Paulie Giannone has almost as much fun naming his creative pies as he does concocting them at his eponymous Greenpoint pizzeria. Case in point: Feel Like Bacon Love, A Whiter Shade Of Kale, Ricotta Be Kidding Me and Anise And Anephew. Sure, they're a little cheesy, but what good pizza isn't? It's all part of the charm that makes eating at Paulie Gee's so enjoyable, like Paulie's table-side chats with customers and the befuddling latches in the bathrooms.
But you're there to eat, not chuckle at the menu, and while it's hard to make a bad decision from the selections, you'd do well for your palate and your pizza paunch to indulge in the pie known as Cherry Jones ($18). Tomato sauce purists, look away now; this white pie eschews the tart fruit sauce in favor of a mixture of fresh mozzarella and gorgonzola cheeses, which melt beautifully over the thin, charred crust to form a kind of dairy glue for the toppings.

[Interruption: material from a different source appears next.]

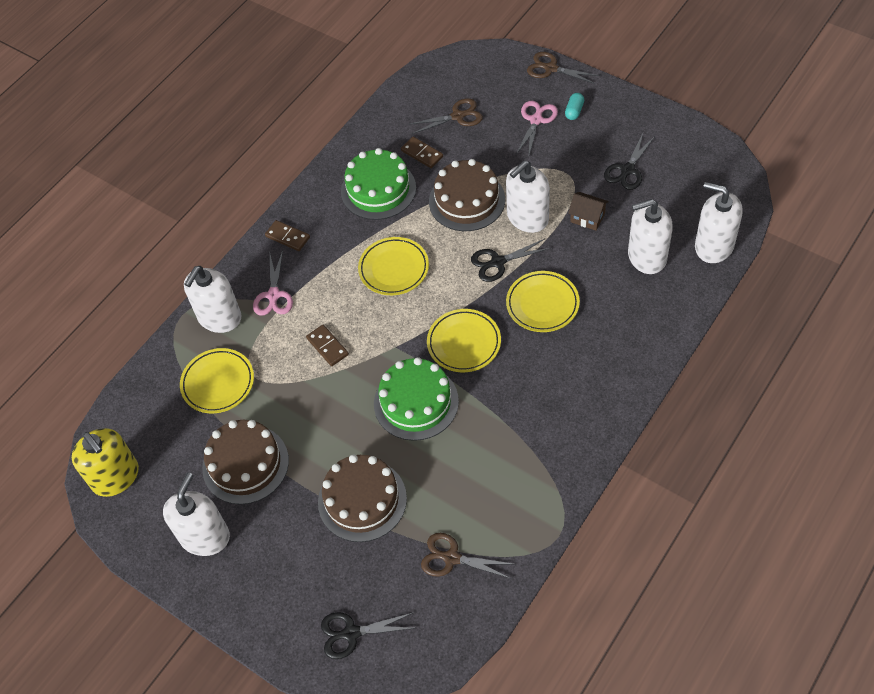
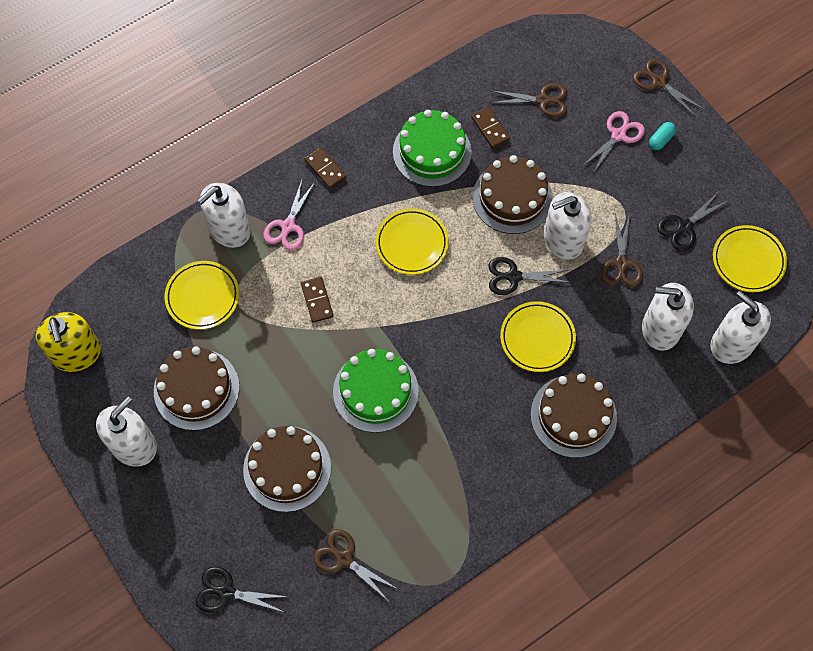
camera: 15 degrees right, 10 degrees up
(464, 343) = (445, 349): yellow plate -> yellow plate (748, 260)
(587, 218) = (621, 263): brown house -> brown scissors
(605, 355) = (573, 416): none -> brown cake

As for those toppings, the pie is dotted with dried bing cherries, of course, which add the sweet-tart element needed without tomato sauce. Layers of thinly sliced Prosciutto di Parma are then lasciviously draped across the top, followed by a luscious lick of orange blossom honey, balancing the intense salt from the blue cheese and pork. Each bite is at once sweet and tart and salty and funky.